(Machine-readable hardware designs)
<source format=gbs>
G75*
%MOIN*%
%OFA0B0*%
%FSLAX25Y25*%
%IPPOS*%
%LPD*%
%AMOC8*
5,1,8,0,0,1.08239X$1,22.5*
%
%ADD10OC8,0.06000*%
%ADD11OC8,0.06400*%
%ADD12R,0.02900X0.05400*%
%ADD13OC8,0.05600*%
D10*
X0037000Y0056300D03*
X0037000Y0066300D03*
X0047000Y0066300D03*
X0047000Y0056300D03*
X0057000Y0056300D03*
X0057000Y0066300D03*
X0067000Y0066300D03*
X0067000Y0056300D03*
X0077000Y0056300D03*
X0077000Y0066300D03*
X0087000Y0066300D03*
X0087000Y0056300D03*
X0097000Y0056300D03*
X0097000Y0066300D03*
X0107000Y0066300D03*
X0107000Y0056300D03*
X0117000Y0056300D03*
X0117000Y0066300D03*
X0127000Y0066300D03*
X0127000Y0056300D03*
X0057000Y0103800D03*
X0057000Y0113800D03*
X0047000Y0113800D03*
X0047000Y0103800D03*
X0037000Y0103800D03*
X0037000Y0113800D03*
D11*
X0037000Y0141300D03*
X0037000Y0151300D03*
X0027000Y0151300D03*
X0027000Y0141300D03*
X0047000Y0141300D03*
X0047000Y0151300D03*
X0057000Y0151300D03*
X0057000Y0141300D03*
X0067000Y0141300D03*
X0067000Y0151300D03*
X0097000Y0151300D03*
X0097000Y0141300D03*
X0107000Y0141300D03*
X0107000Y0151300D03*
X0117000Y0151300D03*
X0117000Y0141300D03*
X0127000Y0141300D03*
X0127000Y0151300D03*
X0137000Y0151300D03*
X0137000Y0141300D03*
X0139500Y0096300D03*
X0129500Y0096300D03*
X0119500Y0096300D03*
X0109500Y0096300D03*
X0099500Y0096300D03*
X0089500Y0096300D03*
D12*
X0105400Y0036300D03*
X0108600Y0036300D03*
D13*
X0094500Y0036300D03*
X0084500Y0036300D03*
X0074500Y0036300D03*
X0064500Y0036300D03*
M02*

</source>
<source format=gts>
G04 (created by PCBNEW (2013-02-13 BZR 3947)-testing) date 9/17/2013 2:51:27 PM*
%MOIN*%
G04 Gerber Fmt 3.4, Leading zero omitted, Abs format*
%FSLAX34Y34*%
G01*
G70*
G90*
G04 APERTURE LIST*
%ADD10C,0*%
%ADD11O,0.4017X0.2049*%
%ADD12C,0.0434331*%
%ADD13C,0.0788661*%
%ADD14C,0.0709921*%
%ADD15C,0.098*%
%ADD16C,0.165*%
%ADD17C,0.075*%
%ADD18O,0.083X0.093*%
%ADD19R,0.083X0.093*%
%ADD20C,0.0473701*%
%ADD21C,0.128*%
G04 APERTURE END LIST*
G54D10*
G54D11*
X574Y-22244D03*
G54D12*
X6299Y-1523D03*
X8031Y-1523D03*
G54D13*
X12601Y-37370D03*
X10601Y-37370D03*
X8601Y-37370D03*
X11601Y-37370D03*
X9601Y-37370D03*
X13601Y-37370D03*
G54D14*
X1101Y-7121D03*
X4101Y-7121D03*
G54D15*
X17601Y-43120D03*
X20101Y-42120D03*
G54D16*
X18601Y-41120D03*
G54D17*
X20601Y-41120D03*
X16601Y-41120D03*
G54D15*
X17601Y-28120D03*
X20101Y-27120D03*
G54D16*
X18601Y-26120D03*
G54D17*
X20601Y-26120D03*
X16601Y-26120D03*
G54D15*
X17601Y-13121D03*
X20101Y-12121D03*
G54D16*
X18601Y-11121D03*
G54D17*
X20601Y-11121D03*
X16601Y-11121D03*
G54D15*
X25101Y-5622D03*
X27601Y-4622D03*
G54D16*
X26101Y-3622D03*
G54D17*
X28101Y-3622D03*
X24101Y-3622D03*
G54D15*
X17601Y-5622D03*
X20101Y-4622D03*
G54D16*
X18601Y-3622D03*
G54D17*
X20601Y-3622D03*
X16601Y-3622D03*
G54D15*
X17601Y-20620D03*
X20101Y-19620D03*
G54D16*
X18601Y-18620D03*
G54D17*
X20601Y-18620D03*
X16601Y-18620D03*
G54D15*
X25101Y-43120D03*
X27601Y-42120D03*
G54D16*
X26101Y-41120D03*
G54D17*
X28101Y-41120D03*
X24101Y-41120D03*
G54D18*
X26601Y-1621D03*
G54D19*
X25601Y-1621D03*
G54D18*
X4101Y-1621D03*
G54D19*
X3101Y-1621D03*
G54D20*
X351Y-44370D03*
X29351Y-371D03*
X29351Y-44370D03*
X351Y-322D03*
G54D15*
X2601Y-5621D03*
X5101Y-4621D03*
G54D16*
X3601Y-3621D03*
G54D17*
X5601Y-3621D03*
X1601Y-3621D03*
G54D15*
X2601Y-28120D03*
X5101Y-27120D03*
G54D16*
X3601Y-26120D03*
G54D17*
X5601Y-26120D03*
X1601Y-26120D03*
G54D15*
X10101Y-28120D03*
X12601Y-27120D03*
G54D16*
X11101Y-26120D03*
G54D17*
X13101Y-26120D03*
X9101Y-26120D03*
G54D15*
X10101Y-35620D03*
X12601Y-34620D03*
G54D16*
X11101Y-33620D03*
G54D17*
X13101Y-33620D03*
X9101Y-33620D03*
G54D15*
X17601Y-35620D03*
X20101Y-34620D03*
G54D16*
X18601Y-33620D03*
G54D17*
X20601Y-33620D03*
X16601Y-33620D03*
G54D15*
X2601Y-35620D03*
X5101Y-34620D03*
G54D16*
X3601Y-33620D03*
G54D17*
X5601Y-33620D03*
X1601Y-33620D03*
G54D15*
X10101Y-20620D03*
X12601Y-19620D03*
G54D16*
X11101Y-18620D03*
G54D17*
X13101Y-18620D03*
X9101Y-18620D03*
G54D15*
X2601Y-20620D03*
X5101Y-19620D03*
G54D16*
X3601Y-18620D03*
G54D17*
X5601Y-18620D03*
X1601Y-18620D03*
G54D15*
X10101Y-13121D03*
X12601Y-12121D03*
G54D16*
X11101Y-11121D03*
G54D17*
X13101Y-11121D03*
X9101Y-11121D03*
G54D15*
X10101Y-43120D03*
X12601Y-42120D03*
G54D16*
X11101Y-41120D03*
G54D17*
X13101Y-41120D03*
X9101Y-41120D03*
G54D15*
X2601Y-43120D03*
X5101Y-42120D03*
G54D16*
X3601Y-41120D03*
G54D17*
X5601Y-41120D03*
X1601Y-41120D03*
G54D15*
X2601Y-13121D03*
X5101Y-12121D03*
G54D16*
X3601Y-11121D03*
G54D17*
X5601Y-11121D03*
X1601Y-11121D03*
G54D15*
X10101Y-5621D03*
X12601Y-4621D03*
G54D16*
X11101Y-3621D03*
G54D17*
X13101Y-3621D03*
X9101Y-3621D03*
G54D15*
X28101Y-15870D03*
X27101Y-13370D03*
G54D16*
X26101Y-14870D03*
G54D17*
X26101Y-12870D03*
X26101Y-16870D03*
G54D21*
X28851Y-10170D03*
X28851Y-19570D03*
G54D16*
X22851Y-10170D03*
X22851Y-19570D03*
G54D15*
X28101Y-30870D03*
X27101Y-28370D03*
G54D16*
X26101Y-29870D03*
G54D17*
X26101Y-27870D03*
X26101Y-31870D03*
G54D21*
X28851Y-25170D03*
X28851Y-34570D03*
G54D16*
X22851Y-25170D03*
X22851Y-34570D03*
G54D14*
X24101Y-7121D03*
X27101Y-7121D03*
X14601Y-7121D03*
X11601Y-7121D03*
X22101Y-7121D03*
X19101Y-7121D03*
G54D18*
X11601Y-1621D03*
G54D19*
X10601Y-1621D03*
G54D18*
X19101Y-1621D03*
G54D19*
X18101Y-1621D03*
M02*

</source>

---

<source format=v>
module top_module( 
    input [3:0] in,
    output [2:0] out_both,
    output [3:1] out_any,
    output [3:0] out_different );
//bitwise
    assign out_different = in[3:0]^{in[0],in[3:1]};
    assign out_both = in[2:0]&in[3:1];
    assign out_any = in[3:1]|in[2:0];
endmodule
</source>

#### [Exercise requirements]
Working from the entries above, filter out every line that lacks "assign" and copy what remains.

#### [Result for this task]
    assign out_different = in[3:0]^{in[0],in[3:1]};
    assign out_both = in[2:0]&in[3:1];
    assign out_any = in[3:1]|in[2:0];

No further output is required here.